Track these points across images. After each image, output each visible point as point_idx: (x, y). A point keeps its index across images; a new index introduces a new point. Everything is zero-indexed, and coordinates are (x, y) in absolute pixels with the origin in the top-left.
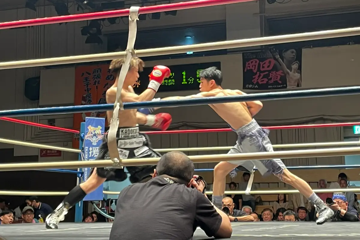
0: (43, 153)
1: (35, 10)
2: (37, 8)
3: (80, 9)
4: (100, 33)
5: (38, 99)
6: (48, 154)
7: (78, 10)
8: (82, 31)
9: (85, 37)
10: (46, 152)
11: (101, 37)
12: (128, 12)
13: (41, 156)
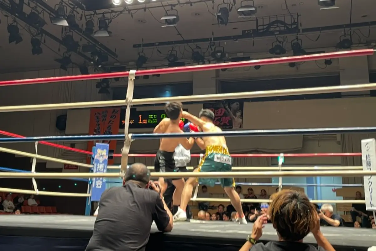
0: (66, 167)
1: (67, 70)
2: (68, 69)
3: (96, 71)
4: (109, 87)
5: (65, 130)
6: (69, 168)
7: (95, 71)
8: (96, 85)
9: (98, 89)
10: (68, 166)
11: (109, 89)
12: (128, 74)
13: (64, 169)
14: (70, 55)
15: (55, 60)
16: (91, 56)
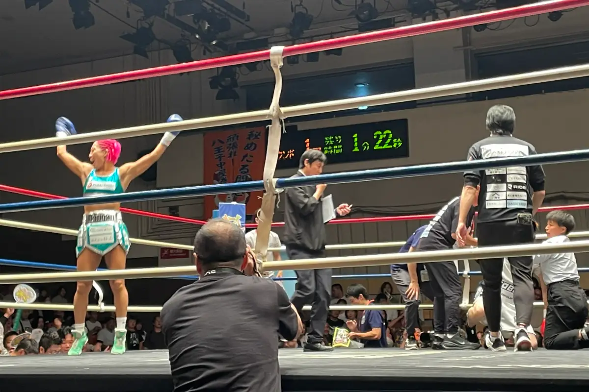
0: (164, 254)
2: (149, 54)
3: (207, 53)
4: (236, 85)
5: (155, 179)
8: (211, 83)
10: (169, 252)
14: (151, 25)
15: (121, 37)
16: (195, 23)
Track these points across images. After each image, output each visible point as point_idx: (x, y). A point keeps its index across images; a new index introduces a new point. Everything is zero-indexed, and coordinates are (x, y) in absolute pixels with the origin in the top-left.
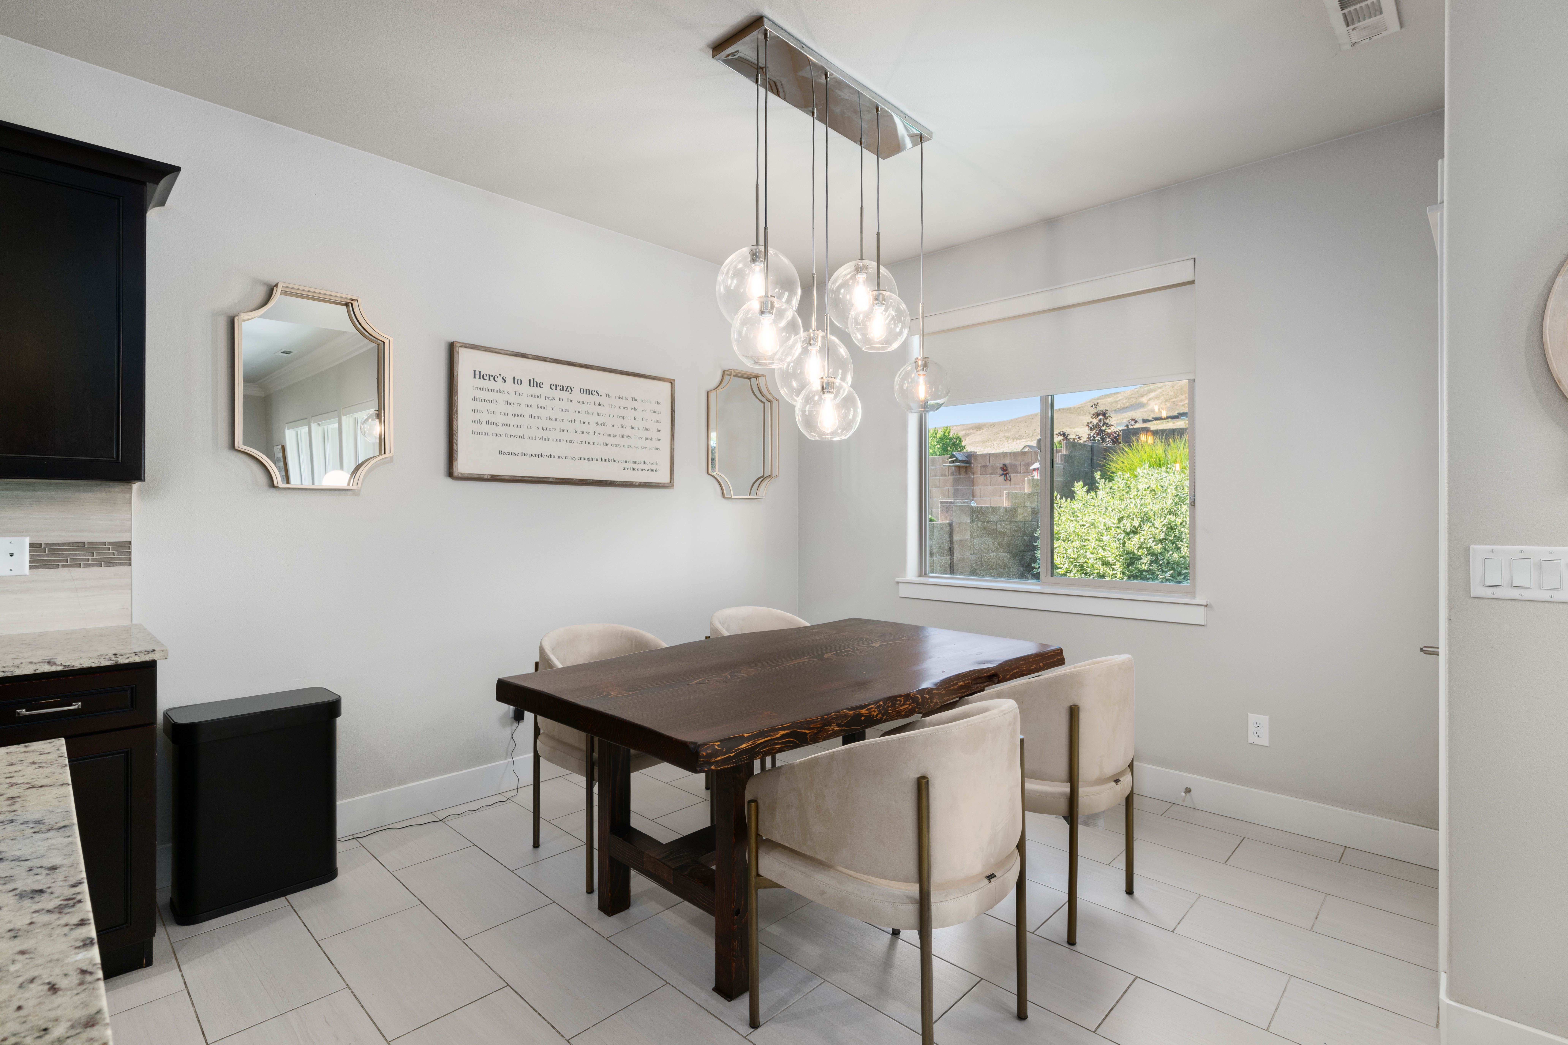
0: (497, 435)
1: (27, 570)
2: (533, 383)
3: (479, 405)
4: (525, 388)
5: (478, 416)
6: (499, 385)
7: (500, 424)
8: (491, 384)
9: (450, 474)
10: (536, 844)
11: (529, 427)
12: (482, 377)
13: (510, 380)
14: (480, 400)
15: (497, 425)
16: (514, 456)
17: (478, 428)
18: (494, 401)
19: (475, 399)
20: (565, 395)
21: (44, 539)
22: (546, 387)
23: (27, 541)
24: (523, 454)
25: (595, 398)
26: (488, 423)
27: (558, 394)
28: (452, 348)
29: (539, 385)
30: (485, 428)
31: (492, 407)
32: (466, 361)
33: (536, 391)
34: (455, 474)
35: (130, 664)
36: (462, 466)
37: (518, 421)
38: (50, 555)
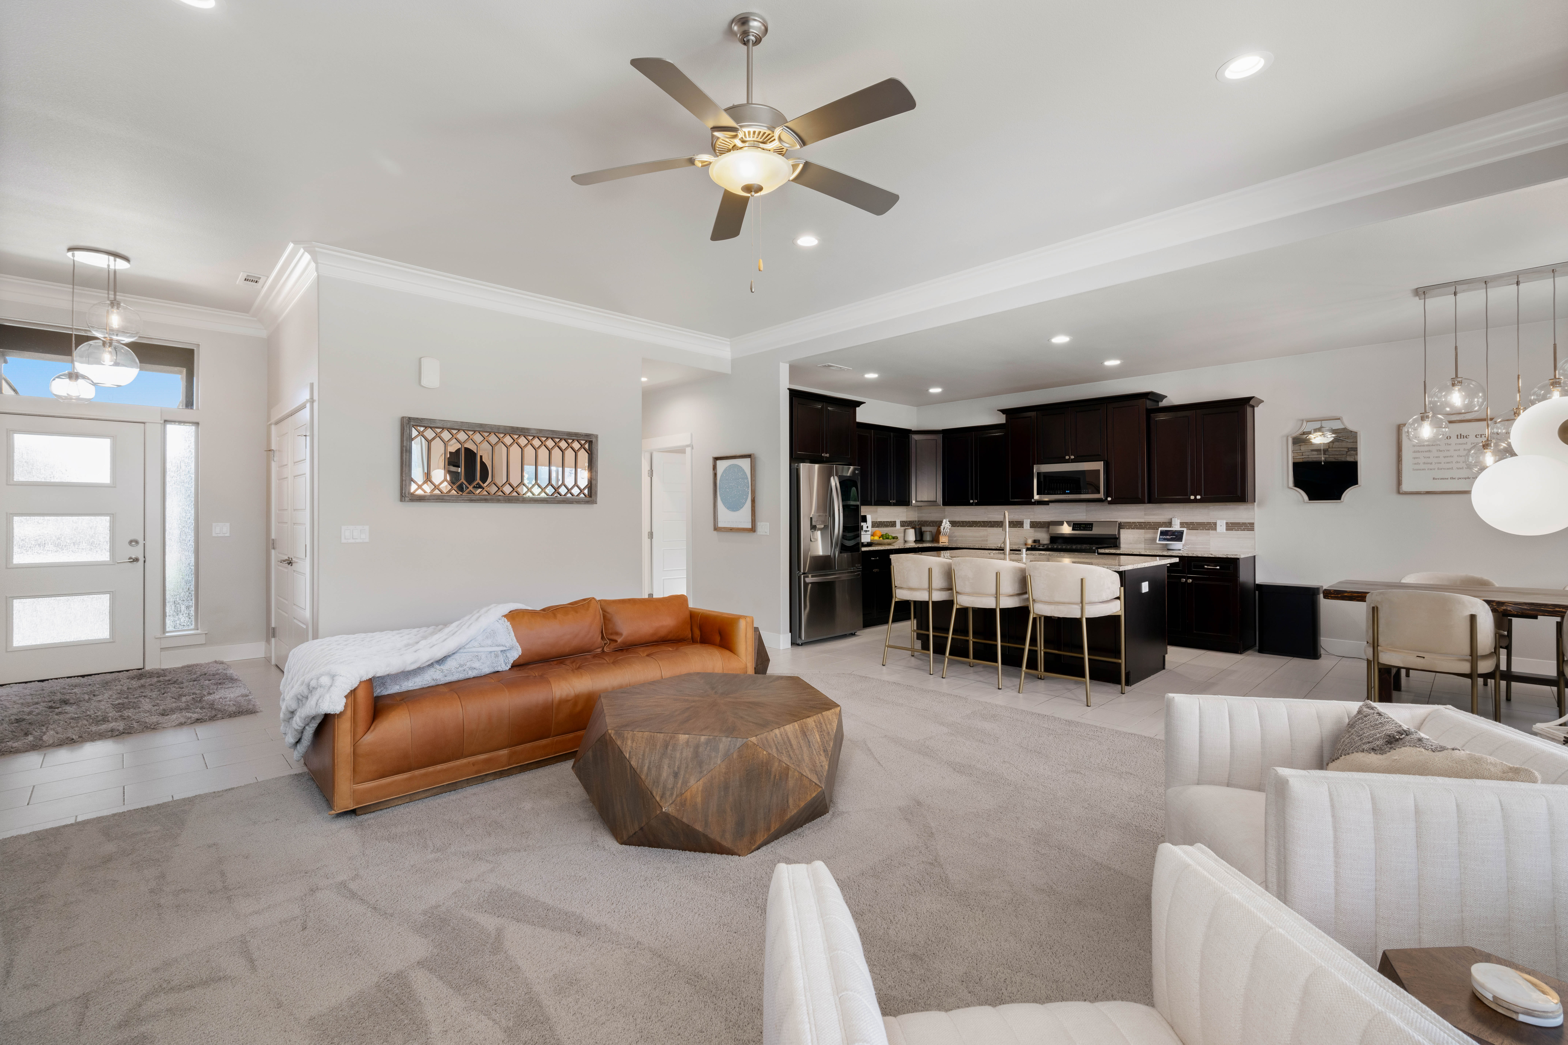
0: (1431, 469)
1: (1225, 531)
2: (1461, 436)
3: (1417, 455)
4: (1454, 440)
5: (1416, 461)
7: (1433, 463)
9: (1398, 492)
11: (1457, 462)
14: (1418, 452)
15: (1431, 464)
16: (1445, 480)
17: (1417, 467)
18: (1430, 451)
19: (1414, 452)
21: (1229, 521)
23: (1225, 522)
24: (1452, 478)
26: (1424, 463)
28: (1401, 428)
29: (1467, 437)
30: (1422, 467)
31: (1427, 454)
33: (1463, 440)
34: (1401, 492)
35: (1231, 558)
36: (1405, 487)
38: (1231, 526)
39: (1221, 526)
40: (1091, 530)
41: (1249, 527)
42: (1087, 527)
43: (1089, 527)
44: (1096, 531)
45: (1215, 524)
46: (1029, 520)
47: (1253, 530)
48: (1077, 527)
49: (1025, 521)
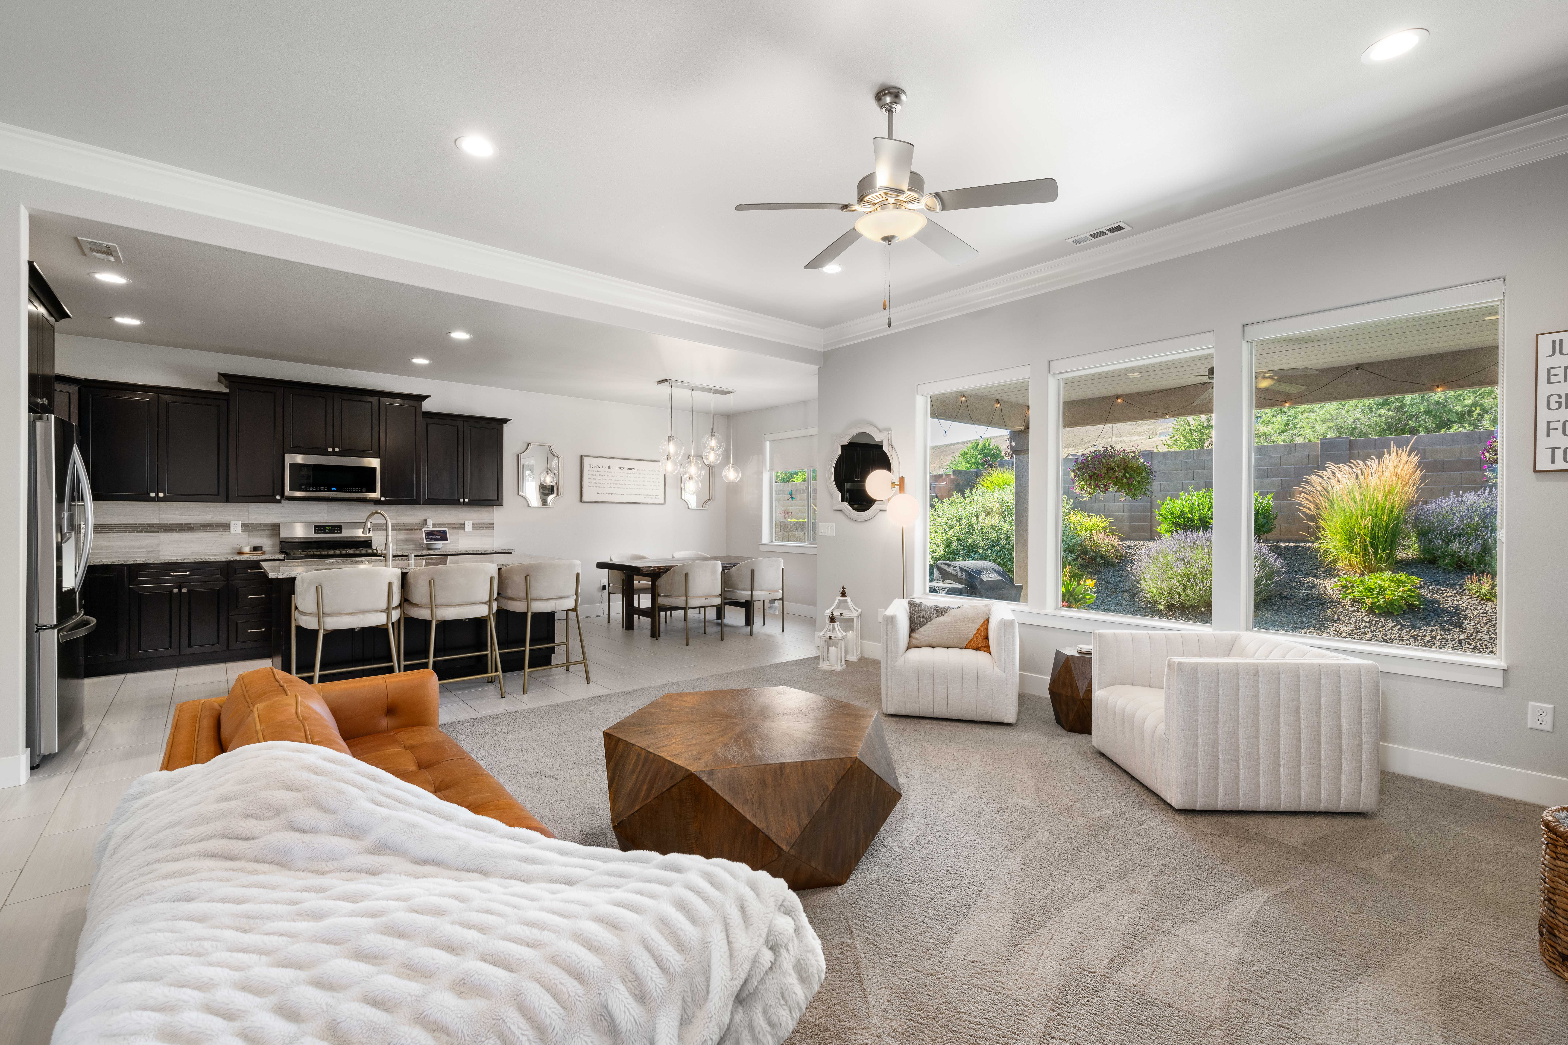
0: (597, 487)
2: (610, 467)
3: (590, 477)
4: (607, 469)
5: (590, 481)
6: (598, 469)
7: (598, 483)
8: (594, 469)
9: (581, 501)
10: (609, 622)
11: (608, 484)
12: (591, 467)
13: (601, 467)
14: (591, 475)
16: (603, 494)
17: (590, 485)
18: (596, 475)
19: (589, 475)
20: (621, 471)
21: (477, 521)
22: (614, 468)
23: (471, 522)
24: (606, 493)
25: (633, 471)
26: (594, 483)
27: (619, 470)
28: (582, 457)
29: (612, 468)
30: (592, 485)
31: (595, 477)
32: (586, 461)
33: (610, 470)
34: (583, 501)
36: (585, 498)
37: (604, 481)
38: (476, 526)
39: (468, 527)
40: (341, 532)
41: (490, 526)
42: (334, 530)
43: (337, 530)
44: (346, 533)
45: (464, 524)
46: (240, 522)
47: (493, 528)
48: (321, 530)
49: (232, 523)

EXERCISE GOAL:
Please copy the lines above from the line with "29: (539, 385)" up to and including the line with "37: (518, 421)", exactly as written and with nothing else.

OUTPUT OF THE EXERCISE:
29: (539, 385)
30: (485, 428)
31: (492, 407)
32: (466, 361)
33: (536, 391)
34: (455, 474)
35: (130, 664)
36: (462, 466)
37: (518, 421)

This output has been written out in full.